8 thoughts on “Weekend Hollywood Update, 8/28”

  1. That’s completely sickening about Robert Rodriguez and “Machete.” As you point out, he’s done pretty well for himself in America, so why does he hate this country so much that he has to put this kind of disgusting propaganda in his films? The guy’s a multimillionaire and nobody’s ever treated him abusively for being of Latino descent in this country. The Hollywood left is apparently just fueled by hate and this is a prime example of this.

  2. That the two characters murder a pregnant Mexican woman to prevent her baby from being born in America and then shoot her distraught husband while uttering the line, “Welcome to America,” underlines the point.

    Oscar bait fer sure.

  3. I’ve never read one single news story about any Mexicans ever being treated like this by US officials. Where does Rodriguez get this crap? The only effect this has is to make me less sympathetic to Mexican illegals, not more. I’m all for finding a way to get worker visas or something for people who want to come and work here and then want to return to their countries. But when partisans of the Mexican side portray the US like this – the US which has given millions of illegal Mexicans work and free educations and health care, without them paying any taxes – then it just angers and disgusts me and makes me think that they’re a bunch of ingrates who have no respect for this country, and shouldn’t be given any special favors with visas or anything else.

  4. I’m never watching a Robert Rodriguez film, that’s all I’m going to say. Same goes for James Cameron.

  5. Wow, that’s really original – futuristic shots of an ultra-polluted dystopian earth. Don’t we see that in every single sci-fi movie nowadays? And by the way, is all this pollution going to be exclusively blamed on Americans, or will the Chinese, Asians, Africans, Latin Americans etc. get any of the blame?

  6. “Rodriguez has made quite a nice career for himself in America. Does he ever reflect on that, at all?” .. uh, No, apparently not.
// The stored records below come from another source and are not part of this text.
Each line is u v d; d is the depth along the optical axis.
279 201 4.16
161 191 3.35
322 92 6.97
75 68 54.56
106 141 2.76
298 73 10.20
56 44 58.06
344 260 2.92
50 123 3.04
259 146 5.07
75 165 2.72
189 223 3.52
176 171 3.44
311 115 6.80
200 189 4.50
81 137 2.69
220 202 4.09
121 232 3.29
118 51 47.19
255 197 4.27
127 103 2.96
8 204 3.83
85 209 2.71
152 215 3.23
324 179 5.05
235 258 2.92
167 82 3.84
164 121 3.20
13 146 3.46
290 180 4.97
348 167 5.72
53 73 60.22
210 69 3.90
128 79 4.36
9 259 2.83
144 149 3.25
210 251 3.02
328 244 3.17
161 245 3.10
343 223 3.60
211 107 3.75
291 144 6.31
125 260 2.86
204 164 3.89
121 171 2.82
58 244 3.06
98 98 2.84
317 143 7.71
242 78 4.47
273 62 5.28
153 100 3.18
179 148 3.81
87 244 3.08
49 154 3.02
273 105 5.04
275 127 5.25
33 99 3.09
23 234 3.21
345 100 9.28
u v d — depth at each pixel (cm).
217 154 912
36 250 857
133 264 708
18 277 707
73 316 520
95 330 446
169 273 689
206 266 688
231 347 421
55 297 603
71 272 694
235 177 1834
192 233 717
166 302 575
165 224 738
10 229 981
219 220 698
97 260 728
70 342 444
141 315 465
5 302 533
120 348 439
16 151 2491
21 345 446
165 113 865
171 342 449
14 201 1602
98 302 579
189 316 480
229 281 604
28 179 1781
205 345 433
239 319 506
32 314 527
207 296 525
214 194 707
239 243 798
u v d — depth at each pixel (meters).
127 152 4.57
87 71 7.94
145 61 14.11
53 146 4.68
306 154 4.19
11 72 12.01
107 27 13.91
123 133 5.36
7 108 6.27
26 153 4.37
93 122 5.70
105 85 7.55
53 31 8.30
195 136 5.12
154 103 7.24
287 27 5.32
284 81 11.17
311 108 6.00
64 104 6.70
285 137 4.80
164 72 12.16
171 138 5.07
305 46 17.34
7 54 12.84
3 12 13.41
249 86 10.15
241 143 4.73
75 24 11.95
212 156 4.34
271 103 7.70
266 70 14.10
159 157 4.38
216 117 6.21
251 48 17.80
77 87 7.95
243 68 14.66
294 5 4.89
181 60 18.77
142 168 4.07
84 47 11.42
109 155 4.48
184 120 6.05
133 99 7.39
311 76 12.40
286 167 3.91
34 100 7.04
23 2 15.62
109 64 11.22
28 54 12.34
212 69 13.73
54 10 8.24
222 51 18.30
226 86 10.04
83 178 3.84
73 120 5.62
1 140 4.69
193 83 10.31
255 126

    “I’ve generally been a fan of his – even through the weird, 9/11-related anti-military subplot of Planet Terror – but I’m getting the sense he might be pushing the envelope a bit too far in this film. Why? Why does he feel the need to do this?” … Your fan stance is making you rather naive. Rodriguez embraces the knee-jerk liberal-left worldview, which requires this stuff. It’s a stance that breaks the world down into two groups: Conservatives, the Selfish, Evil, Racist, Murdering Bastards of the world, and Liberals (“Progressives”, Leftists, etc.) the Kind, Gentle, Peace-loving Communitarians who are only “forced” to resort to violence by “Selfish, Evil, Racist, Murdering Bastard Conservatives”

    And Rodriguez has a lot of company in that worldview given the support he got putting “Machete” together, not the least of which is from Don Johnson playing this “avatar for Maricopa County’s Sheriff Joe Arpaio.”

    1. Of course, there’s another possibility here: which is that you’re just a lot more cynical than I am, and assume these guys have no choice in what they decide to convey in their films. I’ll give you an example: ‘liberals’ like George Lucas and Steven Spielberg were nonetheless able to make Soviet communists the villains in the last INDIANA JONES film. How do you explain that, given the black & white situation you’re describing? Things really aren’t always quite as simple as you make them out to be. Or maybe you can explain to me how ‘patriotic,’ ‘conservative’ Sylvester Stallone could make a film like THE EXPENDABLES that takes pot shots at the CIA, even depicting an ex-CIA agent waterboarding the female heroine of the film.

      By the way, you also seem to know a lot about Rodriguez and his ‘worldview.’ Is he, like, a relative of yours?